Word for word, reproduce each entry.

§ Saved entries
※ ※ ※

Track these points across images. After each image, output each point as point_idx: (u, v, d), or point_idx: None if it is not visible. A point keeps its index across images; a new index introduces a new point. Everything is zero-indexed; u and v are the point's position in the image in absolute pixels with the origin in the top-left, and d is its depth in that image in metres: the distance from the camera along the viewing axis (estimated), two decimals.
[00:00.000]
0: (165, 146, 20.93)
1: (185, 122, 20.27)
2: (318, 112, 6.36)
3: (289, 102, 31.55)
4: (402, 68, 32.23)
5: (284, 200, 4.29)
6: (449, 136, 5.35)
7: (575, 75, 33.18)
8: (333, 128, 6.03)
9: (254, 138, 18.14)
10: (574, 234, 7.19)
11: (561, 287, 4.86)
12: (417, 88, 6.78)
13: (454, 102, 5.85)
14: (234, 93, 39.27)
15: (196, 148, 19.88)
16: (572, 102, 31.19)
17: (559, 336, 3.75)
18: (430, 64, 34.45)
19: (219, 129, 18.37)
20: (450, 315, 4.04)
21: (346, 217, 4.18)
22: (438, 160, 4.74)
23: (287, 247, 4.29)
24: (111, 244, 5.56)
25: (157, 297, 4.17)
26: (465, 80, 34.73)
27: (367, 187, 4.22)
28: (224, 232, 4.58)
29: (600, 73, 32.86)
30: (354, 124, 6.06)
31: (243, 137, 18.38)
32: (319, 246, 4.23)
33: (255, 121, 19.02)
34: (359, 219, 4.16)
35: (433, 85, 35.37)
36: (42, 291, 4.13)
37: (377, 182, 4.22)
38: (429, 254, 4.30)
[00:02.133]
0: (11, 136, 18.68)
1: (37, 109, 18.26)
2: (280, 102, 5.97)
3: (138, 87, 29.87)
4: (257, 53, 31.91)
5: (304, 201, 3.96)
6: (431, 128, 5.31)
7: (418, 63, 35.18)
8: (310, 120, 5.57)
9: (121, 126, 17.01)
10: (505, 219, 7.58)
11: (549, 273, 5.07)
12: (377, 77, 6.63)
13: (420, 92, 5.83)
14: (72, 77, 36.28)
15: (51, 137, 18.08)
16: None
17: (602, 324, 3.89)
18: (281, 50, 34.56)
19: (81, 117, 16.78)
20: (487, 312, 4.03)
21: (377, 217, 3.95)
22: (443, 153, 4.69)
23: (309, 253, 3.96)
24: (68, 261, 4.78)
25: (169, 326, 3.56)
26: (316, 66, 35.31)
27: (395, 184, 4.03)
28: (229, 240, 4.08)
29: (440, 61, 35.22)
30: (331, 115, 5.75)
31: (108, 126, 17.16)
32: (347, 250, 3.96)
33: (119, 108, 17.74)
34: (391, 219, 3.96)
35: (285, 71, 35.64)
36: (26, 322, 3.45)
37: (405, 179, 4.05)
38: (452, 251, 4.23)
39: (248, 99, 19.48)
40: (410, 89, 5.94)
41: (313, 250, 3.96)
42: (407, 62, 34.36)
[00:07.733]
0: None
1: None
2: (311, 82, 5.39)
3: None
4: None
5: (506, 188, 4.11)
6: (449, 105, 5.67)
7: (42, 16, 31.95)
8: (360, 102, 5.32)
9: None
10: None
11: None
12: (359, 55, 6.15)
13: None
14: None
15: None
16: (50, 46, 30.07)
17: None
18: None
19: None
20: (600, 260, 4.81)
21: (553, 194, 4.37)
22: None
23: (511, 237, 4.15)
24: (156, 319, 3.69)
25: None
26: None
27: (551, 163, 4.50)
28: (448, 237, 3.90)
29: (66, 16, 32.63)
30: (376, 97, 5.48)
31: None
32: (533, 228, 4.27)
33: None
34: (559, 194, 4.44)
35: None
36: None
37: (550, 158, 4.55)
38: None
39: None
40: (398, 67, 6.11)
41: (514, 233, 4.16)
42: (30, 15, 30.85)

※ ※ ※

§ SOLUTION TO THIS TASK
Track these points across images. After each image, output each point as point_idx: (u, v, d), or point_idx: None if it is not visible. A point keeps its index across images; a new index introduces a new point. Everything is zero-indexed; u and v are the point's position in the image in absolute pixels with the origin in the top-left, and d is its depth in that image in metres: the distance from the camera along the viewing axis (estimated), two decimals.
[00:00.000]
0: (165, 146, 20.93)
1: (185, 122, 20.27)
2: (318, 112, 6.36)
3: (289, 102, 31.55)
4: (402, 68, 32.23)
5: (284, 200, 4.29)
6: (449, 136, 5.35)
7: (575, 75, 33.18)
8: (333, 128, 6.03)
9: (254, 138, 18.14)
10: (574, 234, 7.19)
11: (561, 287, 4.86)
12: (417, 88, 6.78)
13: (454, 102, 5.85)
14: (234, 93, 39.27)
15: (196, 148, 19.88)
16: (572, 102, 31.19)
17: (559, 336, 3.75)
18: (430, 64, 34.45)
19: (219, 129, 18.37)
20: (450, 315, 4.04)
21: (346, 217, 4.18)
22: (438, 160, 4.74)
23: (287, 247, 4.29)
24: (111, 244, 5.56)
25: (157, 297, 4.17)
26: (465, 80, 34.73)
27: (367, 187, 4.22)
28: (224, 232, 4.58)
29: (600, 73, 32.86)
30: (354, 124, 6.06)
31: (243, 137, 18.38)
32: (319, 246, 4.23)
33: (255, 121, 19.02)
34: (359, 219, 4.16)
35: (433, 85, 35.37)
36: (42, 291, 4.13)
37: (377, 182, 4.22)
38: (429, 254, 4.30)
[00:02.133]
0: (11, 136, 18.68)
1: (37, 109, 18.26)
2: (280, 102, 5.97)
3: (138, 87, 29.87)
4: (257, 53, 31.91)
5: (304, 201, 3.96)
6: (431, 128, 5.31)
7: (418, 63, 35.18)
8: (310, 120, 5.57)
9: (121, 126, 17.01)
10: (505, 219, 7.58)
11: (549, 273, 5.07)
12: (377, 77, 6.63)
13: (420, 92, 5.83)
14: (72, 77, 36.28)
15: (51, 137, 18.08)
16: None
17: (602, 324, 3.89)
18: (281, 50, 34.56)
19: (81, 117, 16.78)
20: (487, 312, 4.03)
21: (377, 217, 3.95)
22: (443, 153, 4.69)
23: (309, 253, 3.96)
24: (68, 261, 4.78)
25: (169, 326, 3.56)
26: (316, 66, 35.31)
27: (395, 184, 4.03)
28: (229, 240, 4.08)
29: (440, 61, 35.22)
30: (331, 115, 5.75)
31: (108, 126, 17.16)
32: (347, 250, 3.96)
33: (119, 108, 17.74)
34: (391, 219, 3.96)
35: (285, 71, 35.64)
36: (26, 322, 3.45)
37: (405, 179, 4.05)
38: (452, 251, 4.23)
39: (248, 99, 19.48)
40: (410, 89, 5.94)
41: (313, 250, 3.96)
42: (407, 62, 34.36)
[00:07.733]
0: None
1: None
2: (311, 82, 5.39)
3: None
4: None
5: (506, 188, 4.11)
6: (449, 105, 5.67)
7: (42, 16, 31.95)
8: (360, 102, 5.32)
9: None
10: None
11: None
12: (359, 55, 6.15)
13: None
14: None
15: None
16: (50, 46, 30.07)
17: None
18: None
19: None
20: (600, 260, 4.81)
21: (553, 194, 4.37)
22: None
23: (511, 237, 4.15)
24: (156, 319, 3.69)
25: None
26: None
27: (551, 163, 4.50)
28: (448, 237, 3.90)
29: (66, 16, 32.63)
30: (376, 97, 5.48)
31: None
32: (533, 228, 4.27)
33: None
34: (559, 194, 4.44)
35: None
36: None
37: (550, 158, 4.55)
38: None
39: None
40: (398, 67, 6.11)
41: (514, 233, 4.16)
42: (30, 15, 30.85)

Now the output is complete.